A year when we confronted realities that we have been aware of, some more than others. In 2020 they stared us in the face as systemic problems like never before.
These realities have led to a growing stronger and unified commitment to address the challenges revealed by these realities than I have ever seen before.
What 2021 can be and must be is a demonstration that we will continue to address these issue with wisdom and persistence. This will not be a one-year undertaking; it won’t even be a decade-long undertaking. But if we don’t get started now, I don’t know when we will. It would be impossible for me to imagine, let alone want, a more vivid demonstration of where we need to improve.

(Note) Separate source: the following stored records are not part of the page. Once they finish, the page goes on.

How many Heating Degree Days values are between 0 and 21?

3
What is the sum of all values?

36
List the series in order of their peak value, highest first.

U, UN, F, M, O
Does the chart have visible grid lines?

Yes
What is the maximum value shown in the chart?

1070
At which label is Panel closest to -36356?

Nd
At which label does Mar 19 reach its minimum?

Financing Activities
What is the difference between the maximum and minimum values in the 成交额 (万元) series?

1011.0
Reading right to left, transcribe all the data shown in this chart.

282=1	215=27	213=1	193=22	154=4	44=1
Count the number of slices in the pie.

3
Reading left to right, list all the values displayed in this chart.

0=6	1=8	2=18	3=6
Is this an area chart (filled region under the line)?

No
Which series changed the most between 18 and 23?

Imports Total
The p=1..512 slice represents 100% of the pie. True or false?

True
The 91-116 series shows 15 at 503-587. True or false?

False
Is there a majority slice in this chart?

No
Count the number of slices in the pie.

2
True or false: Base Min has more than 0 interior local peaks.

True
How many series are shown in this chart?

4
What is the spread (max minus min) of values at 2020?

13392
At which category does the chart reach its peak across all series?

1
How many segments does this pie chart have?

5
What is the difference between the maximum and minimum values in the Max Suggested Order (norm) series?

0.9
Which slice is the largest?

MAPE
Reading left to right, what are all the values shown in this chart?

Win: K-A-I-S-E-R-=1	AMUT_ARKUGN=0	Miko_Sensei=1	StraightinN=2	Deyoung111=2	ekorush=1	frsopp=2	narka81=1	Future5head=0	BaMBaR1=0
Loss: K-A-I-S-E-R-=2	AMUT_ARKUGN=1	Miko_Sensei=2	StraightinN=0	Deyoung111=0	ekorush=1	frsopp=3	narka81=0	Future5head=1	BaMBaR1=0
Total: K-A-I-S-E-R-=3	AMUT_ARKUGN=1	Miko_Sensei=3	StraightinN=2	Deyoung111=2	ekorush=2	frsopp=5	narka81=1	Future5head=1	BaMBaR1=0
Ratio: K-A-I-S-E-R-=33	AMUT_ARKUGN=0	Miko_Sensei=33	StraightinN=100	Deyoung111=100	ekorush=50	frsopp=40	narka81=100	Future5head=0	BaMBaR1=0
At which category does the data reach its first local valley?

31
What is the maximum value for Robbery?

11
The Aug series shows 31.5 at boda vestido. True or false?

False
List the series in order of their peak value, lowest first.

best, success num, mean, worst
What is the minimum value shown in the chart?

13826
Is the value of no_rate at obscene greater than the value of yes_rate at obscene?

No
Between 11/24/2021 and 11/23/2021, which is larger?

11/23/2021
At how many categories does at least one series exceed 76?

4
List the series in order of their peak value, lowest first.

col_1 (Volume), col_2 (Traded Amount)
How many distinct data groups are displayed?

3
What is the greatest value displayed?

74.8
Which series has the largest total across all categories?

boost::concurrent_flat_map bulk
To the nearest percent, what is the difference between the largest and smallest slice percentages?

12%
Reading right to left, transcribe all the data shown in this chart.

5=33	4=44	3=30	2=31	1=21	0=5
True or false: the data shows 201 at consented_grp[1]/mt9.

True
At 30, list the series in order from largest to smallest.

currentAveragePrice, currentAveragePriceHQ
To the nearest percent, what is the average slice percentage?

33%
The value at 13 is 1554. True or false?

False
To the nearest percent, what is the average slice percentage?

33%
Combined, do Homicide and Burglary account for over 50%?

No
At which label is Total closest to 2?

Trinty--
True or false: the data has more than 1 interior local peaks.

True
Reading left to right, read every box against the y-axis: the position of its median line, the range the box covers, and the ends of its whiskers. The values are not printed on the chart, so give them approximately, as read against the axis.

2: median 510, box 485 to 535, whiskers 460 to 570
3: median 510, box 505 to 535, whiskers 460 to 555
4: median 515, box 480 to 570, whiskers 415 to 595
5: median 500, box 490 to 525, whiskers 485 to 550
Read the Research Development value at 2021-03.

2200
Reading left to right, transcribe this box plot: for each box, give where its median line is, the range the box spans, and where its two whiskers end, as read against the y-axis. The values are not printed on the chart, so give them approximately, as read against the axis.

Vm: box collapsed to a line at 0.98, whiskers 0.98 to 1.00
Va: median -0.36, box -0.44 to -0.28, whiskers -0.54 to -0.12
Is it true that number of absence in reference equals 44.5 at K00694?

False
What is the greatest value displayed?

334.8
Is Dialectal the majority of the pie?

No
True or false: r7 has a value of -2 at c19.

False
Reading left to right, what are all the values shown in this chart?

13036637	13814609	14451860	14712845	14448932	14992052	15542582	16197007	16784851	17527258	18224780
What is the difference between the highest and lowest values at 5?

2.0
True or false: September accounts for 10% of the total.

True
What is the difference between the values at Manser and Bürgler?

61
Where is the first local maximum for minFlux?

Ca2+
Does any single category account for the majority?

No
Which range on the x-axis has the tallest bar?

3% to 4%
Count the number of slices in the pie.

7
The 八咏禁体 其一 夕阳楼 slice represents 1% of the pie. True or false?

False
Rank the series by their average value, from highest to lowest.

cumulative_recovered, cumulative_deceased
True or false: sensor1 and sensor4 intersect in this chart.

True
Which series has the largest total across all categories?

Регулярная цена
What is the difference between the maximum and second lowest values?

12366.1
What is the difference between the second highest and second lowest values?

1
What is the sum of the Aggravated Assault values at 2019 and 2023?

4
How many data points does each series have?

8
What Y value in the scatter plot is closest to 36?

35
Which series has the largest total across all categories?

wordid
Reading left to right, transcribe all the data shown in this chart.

The year 2020 has revealed human characteristics that we will depend on in 2021 and in fact have always depended on to make progress. I am talking about people like the frontline healthcare workers who risk their lives to help others. It has happened again and again. That human spirit is present. The question is, can we marshal it broadly. Can we cooperate and not compete, can we see each other as fellow travelers on this journey of life, trying to help one another along that path, pursuing justice for all?
I refuse to believe we cannot do better. We can make important progress. We have done so before. The time to do so is now.